Existing enforcement approaches in data protection and consumer law have already demonstrated the feasibility of such arrangements. By incorporating data protection and intellectual property considerations into the governance design itself, the governance structures proposed here offer a concrete approach to future data regulation that combines legal and economic insights and can be easily taken up by policy makers.
The report leads to the following policy implications:
- In data-driven markets, competitors of a dominant firm have no chance without political intervention to achieve a market share close to that of the market leader in the medium term. Therefore, we recommend the creation of new legal tools for regulating data-driven markets.
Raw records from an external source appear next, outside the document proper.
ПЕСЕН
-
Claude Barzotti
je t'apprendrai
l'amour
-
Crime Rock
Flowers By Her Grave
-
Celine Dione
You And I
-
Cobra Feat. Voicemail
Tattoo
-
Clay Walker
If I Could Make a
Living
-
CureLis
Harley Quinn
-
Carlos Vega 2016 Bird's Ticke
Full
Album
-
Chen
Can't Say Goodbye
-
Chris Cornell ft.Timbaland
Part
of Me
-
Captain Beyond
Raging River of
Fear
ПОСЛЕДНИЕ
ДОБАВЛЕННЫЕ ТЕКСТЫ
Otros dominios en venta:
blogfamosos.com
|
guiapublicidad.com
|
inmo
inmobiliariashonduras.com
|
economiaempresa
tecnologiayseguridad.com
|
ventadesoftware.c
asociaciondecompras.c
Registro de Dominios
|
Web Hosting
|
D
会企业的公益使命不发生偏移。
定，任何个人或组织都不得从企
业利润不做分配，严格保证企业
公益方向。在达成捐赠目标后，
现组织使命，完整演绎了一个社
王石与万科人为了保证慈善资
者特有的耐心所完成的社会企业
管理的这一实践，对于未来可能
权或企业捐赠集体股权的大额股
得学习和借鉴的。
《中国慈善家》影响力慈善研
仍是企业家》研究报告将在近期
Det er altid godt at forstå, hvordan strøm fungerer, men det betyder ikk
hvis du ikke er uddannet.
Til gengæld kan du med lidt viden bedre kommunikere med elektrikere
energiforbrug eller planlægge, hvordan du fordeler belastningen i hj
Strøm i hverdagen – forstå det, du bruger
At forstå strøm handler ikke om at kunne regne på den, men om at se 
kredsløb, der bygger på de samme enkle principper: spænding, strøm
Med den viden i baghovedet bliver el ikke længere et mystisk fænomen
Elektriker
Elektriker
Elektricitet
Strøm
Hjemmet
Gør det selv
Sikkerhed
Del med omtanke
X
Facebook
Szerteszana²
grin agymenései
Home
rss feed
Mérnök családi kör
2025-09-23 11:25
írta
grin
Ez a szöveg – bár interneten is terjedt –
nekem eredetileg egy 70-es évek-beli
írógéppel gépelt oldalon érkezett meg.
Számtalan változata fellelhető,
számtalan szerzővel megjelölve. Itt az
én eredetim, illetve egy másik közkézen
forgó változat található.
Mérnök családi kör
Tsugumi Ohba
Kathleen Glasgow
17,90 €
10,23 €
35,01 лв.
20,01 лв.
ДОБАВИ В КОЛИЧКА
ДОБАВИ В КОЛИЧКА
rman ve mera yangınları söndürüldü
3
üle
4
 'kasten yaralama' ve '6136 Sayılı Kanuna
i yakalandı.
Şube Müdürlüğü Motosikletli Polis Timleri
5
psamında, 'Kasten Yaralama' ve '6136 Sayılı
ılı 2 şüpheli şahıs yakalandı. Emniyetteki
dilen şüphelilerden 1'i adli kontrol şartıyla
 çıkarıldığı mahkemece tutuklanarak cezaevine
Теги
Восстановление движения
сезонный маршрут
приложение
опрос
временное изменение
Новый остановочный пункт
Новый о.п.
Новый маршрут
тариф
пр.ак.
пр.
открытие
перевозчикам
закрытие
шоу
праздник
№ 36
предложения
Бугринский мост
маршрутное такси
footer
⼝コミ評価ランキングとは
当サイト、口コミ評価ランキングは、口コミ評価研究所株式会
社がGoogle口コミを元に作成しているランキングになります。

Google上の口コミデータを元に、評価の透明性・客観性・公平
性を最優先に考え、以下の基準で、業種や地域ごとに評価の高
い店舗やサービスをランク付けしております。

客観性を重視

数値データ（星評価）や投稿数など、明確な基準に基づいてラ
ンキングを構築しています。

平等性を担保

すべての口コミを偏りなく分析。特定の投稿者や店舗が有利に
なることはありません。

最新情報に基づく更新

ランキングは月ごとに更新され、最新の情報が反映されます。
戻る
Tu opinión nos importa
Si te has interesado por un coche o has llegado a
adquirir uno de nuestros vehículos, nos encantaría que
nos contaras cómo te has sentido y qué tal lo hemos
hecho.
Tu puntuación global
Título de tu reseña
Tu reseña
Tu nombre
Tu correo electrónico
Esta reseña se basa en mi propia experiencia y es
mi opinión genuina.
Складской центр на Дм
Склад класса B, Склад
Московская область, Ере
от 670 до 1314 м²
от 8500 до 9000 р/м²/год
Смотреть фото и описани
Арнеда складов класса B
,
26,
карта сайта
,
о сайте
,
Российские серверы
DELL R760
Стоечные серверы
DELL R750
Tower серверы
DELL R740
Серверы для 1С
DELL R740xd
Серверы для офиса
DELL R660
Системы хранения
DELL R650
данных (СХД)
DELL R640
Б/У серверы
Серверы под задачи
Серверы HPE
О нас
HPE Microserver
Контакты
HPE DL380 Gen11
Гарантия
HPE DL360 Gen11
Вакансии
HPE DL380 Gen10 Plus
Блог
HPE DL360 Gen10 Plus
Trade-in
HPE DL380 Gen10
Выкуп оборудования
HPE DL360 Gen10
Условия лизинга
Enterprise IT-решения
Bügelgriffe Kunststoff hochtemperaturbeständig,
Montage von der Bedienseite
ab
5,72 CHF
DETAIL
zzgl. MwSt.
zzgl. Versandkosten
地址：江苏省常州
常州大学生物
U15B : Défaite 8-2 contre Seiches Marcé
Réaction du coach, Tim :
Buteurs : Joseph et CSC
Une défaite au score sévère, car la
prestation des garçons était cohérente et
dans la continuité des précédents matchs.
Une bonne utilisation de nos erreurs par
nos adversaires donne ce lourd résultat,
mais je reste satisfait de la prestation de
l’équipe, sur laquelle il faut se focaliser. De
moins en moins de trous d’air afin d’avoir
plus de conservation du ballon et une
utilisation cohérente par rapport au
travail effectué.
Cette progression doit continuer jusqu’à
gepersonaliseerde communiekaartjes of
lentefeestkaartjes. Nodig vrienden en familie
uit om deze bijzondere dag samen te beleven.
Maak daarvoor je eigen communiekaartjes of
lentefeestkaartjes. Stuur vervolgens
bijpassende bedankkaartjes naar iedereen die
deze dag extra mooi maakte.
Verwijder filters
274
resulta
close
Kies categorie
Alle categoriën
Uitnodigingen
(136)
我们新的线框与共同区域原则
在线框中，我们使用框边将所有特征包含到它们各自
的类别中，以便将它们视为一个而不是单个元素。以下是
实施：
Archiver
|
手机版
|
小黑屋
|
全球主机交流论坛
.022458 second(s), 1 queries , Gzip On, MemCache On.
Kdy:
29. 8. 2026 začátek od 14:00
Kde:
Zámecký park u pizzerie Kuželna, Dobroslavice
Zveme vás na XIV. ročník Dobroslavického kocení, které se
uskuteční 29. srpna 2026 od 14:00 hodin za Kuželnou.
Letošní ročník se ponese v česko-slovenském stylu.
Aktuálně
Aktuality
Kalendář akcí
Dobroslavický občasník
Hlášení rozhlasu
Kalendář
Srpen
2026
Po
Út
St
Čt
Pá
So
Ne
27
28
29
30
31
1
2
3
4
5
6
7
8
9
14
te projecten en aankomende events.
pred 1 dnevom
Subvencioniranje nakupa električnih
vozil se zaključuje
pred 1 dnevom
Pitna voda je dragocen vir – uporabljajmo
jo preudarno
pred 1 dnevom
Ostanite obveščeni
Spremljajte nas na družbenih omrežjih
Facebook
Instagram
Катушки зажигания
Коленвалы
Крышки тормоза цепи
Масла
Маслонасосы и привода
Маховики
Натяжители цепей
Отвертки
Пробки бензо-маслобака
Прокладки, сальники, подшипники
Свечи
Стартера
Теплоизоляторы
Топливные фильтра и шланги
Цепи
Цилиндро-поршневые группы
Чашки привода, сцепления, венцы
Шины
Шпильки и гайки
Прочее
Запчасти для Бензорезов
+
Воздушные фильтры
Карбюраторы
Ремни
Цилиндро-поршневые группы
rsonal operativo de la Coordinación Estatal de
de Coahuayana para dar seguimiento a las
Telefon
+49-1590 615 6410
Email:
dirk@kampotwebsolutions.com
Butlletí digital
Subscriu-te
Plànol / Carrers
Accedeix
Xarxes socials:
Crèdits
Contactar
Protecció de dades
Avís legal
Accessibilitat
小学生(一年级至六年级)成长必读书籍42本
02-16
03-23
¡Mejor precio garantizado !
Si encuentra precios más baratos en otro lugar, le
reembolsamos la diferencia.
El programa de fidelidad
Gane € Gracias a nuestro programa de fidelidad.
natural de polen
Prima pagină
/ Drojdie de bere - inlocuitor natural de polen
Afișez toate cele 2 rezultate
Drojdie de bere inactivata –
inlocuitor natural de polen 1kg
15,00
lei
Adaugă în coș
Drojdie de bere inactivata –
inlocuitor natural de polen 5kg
Specifically, we recommend the introduction of mandatory data sharing of user-generated data.
- Because the market for search engines is data-driven (see result 5 above), we recommend the introduction of a data sharing obligation for user-generated data in this market.
- Regardless of a specific market, we recommend the following design principles for mandatory data sharing:
- Only raw data should have to be shared, which can be stored almost free of charge by the provider via the automated storage of the interaction between user and provider. The analysis of this data is the responsibility of each recipient. In the search engine market this corresponds to search log data.
- In a data-driven market, all providers with a market share of at least 30% should be obliged to share their user-generated data. This results in a maximum of three providers per market that have to share data. This number decreases the more the market is monopolized.
- On the receiving side, any organization that is active in the respective market or that can explain how it would serve the users of this market with the data should be given access to the shared data. This should apply regardless of the organizational form of the receiving party, that is, both to for-profit, non-profit and public organizations.
- On the one hand, our analysis of the available mechanisms of competition and data protection law shows that these are not sufficient to avoid monopolistic tendencies in data-driven markets. On the other hand, all three proposed options for data governance (see result 8 above) already take into account the limitations imposed by data protection and intellectual property protection. We therefore recommend implementing one of the three governance options, including newly created institutions and communication channels.
- When trading off the pros and cons of centralized and decentralized governance, we see an advantage in the “mixed” governance structure: the technical infrastructure required to enforce the data-sharing obligation does not need to be duplicated between national competition authorities, as this takes place at EU level within the EDSA. At the same time, there is no need to create new investigative and enforcement powers at EU level, as the national competition authorities select a lead national competition authority that is best placed to take over a particular case. The NCAs thus share the burden of using the resources within the DSCN. Due to this combination of features, we regard the “mixed” governance structure optimal and recommend this option.
- For efficiency, data security and privacy considerations, we recommend that user-generated data is not forwarded to organizations with recipient rights, but rather that it is consolidated and shielded in a data pool, operated by the Lead NCA/EDSA’s technology department. Organizations that have a right to access the shared data should be given the opportunity to have their ML algorithms trained in the pool. Only the algorithms of the receiving companies — and no human being — get access to the raw data, but cannot take it out of the data pool. Instead, they can only transfer the findings from their analyses to the outside world, where a multitude of providers can now compete with each other in a meaningful way.
 This means that the provider makes the most user-friendly decision regarding all product features that influence user satisfaction (even if it costs her/him revenues in the short term).